Transfer Learning for Misaligned WPT Coils
Misalignment is the enemy of reliable wireless power transfer. Analytical models are fast but they start to drift as lateral offsets grow. Pure ML models learn the drift but need a lot of data. This note covers a blended approach I used for my M.Tech thesis to keep estimation error below 4%.
Dataset & Preprocessing
- Litz-wire and ferrite-core rectangular coils with lateral offsets up to 80 mm.
- Base parameters from analytical model: self/mutual inductance, coupling, AC resistance.
- Augmentations: Gaussian noise on measured voltages/currents and randomized coil spacing.
- Targets: corrected inductance and resistance values validated against lab measurements.
Model Stack
Start with the analytical outputs as features, then fine-tune a shallow regressor:
- Backbone: pretrained MLP on synthetic coil data.
- Heads: two regression heads for L and R to decouple error surfaces.
- Loss: Huber with per-parameter weighting to prioritize mutual inductance accuracy.
Results
- Error under 4% across offsets; improved efficiency by ~2% over purely analytical baselines.

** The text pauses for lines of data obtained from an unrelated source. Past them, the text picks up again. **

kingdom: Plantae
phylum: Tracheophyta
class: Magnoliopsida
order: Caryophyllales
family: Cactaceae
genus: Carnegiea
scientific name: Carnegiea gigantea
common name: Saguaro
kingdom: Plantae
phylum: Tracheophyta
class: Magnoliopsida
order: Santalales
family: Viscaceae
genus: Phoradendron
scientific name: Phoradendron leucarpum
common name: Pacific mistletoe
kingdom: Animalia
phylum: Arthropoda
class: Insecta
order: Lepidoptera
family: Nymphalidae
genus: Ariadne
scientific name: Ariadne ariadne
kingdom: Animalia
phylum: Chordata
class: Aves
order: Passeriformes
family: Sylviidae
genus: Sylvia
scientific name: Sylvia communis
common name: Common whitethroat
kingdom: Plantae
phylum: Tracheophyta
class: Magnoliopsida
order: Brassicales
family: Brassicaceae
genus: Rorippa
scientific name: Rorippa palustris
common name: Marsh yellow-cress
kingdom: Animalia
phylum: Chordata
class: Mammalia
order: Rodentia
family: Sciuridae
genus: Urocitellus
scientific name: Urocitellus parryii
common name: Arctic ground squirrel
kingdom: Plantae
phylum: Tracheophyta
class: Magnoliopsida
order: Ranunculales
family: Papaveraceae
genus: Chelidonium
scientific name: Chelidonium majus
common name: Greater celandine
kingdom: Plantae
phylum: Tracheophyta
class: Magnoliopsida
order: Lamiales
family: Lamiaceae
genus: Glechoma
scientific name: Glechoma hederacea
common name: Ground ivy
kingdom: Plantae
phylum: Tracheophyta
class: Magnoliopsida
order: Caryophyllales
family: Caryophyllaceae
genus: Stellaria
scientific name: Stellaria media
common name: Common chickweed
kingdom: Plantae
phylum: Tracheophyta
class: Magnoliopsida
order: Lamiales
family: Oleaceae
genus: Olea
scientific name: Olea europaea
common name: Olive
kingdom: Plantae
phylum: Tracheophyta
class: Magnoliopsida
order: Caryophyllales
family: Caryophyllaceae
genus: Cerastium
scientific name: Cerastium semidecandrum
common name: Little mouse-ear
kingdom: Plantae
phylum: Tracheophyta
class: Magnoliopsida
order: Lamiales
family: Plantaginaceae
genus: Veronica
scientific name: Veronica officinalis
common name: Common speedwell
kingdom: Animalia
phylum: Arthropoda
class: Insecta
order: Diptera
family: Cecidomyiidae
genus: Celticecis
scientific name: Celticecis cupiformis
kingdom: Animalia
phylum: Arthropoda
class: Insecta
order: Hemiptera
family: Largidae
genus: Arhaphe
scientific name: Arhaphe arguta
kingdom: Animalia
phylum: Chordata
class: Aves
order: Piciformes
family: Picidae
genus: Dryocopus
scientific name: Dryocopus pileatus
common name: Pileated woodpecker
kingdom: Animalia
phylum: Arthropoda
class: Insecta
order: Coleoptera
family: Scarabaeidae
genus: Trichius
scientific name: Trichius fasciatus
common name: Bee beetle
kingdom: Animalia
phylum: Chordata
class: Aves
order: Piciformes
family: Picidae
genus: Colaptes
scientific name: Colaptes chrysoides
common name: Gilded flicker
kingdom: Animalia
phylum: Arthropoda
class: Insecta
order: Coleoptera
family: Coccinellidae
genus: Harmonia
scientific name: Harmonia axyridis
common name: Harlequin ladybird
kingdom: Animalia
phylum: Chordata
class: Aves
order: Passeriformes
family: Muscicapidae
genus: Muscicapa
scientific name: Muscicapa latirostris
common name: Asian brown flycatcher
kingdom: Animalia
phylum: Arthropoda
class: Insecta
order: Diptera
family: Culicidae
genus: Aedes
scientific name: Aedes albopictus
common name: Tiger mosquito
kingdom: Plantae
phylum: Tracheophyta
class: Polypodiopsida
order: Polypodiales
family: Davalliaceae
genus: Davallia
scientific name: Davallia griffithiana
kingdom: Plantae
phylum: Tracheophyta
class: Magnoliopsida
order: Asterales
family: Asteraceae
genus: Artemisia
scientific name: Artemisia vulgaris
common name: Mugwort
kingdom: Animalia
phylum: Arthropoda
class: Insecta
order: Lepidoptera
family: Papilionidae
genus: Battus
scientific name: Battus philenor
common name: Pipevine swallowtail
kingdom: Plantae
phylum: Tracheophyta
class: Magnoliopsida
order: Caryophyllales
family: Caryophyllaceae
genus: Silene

- Transfer learning cut the required measured samples by ~60% compared to training from scratch.
- Model stays lightweight enough for rapid sweeps across coil geometries.
Takeaways
Combining physics-informed priors with ML keeps the model grounded and reduces data needs. The analytical model is the launchpad; the learner cleans up the edge cases caused by misalignment.